Les syndicats miniers québécois ainsi que leurs travailleurs dénoncent en grande majorité le débalancement des pouvoirs, entre les employeurs et les travailleurs, qu'amènerait le nouveau projet de loi 59, qui vise à moderniser le régime de santé et de sécurité au travail.

Le projet de loi 59, présenté pour la première fois à l'Assemblée nationale le 27 octobre dernier par le ministre du Travail, de l'Emploi et de la Solidarité sociale, Jean Boulet, fait tout sauf des heureux dans le secteur minier québécois. De nombreux syndicats dénoncent le côté arriéré des nouvelles mesures qu'amène ce projet, notamment le syndicat des Métallos, qui représente plus de 60 000 travailleurs du domaine.

" Dans les mines , les lois et règlements ont été écrits avec le sang des mineurs "

Selon Dominic Lemieux, directeur de Métallos, le secteur minier a été un précurseur dans l'adoption de lois sur les normes de sécurité au travail, mais avec le projet de loi 59, le fonctionnement des mines québécoises risque de ressembler à celui en place dans les années 50. Le principal problème selon lui: trop de pouvoir sera accordé aux employeurs. Des décisions dans de nombreux domaines, qui jusqu'à maintenant étaient prises conjointement par les travailleurs, les syndicats et les employeurs, seront maintenant exclusivement prises par ces derniers. Il y a donc selon lui un enjeu de protection.
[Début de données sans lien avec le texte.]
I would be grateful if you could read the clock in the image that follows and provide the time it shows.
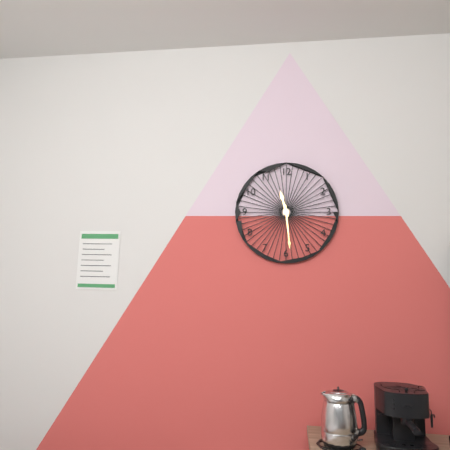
11:29
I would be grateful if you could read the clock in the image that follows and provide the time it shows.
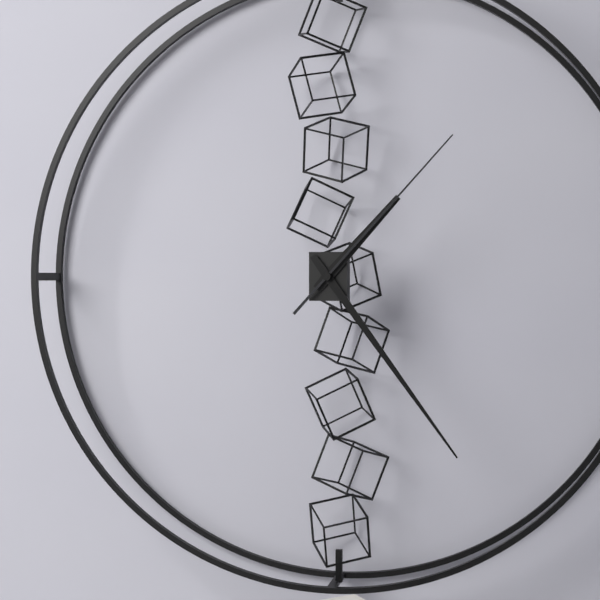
1:24:07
" Le paritarisme ne sera plus pareil. Le médecin d'établissement va être choisi seulement par l'employeur alors qu'il était autrefois choisi conjointement. Le programme de prévention, qui est la pièce maîtresse d'une prévention [d'accident] dans un milieu de travail, sera choisi par l'employeur ", a dénoncé entre autres M. Lemieux lors d'une vidéoconférence ce mardi. " On vient dénaturer et vider de son sens la loi actuelle. On enlève toutes les protections minimum ", enchaîne-t-il. Selon Métallos, la prévention dans le secteur minier est une question de vie ou de mort. Bien que les accidents mortels dans les mines diminuent année après année, le syndicat craint que les statistiques puissent aller dans le sens contraire avec l'adoption du projet de loi 59.

Un recul dans le fonctionnement des mines

Nadine Joncas, représentante à la prévention chez ArcelorMittal Canada à Fermont, croit que " d'enlever la collaboration et le paritarisme qu'il y a dans les comités, c'est d'enlever le levier que les travailleurs ont pour se faire entendre et changer les choses dans leur milieu de travail ". La collaboration entre les travailleurs et les employeurs est importante. Selon elle, c'est grâce à l'implication des deux partis dans la création des normes et des règles du secteur minier que celui-ci a pu s'améliorer et survivre jusqu'à aujourd'hui. En enlevant la participation des mineurs dans la prise de décision, l'amélioration du milieu de travail sera plus ardue, et son climat, plus tendu.

Le resserrement des règles sur l'indemnisation des travailleurs blessés est un autre problème relevé par les syndicats miniers. André Racicot, président du syndicat des Métallos à la mine Westwood, dénonce principalement la nouvelle nécessité que la perte d'audition à la suite d'un accident soit bilatérale pour qu'un travailleur soit indemnisé. " C'est un recul inacceptable. Il s'agit d'une exclusion presque complète d'une maladie, une première depuis 1979 ".

M. Racicot poursuit en disant que la nouvelle loi sera particulièrement néfaste pour les travailleurs de 50 à 60 ans. Les miniers ayant une blessure incapacitante ne leur permettant pas d'être indemnisés devront se tourner vers le bien-être social, et donc être aux frais des contribuables plutôt que ceux des employeurs.

" Cette loi nous fait reculer. Tel qu'il est présentement, le projet de loi 59, nous demandons qu'il soit rejeté. On aime mieux vivre avec notre vieille loi de 40 ans plutôt que de reculer avec le projet de loi 59 ", conclut Dominic Lemieux.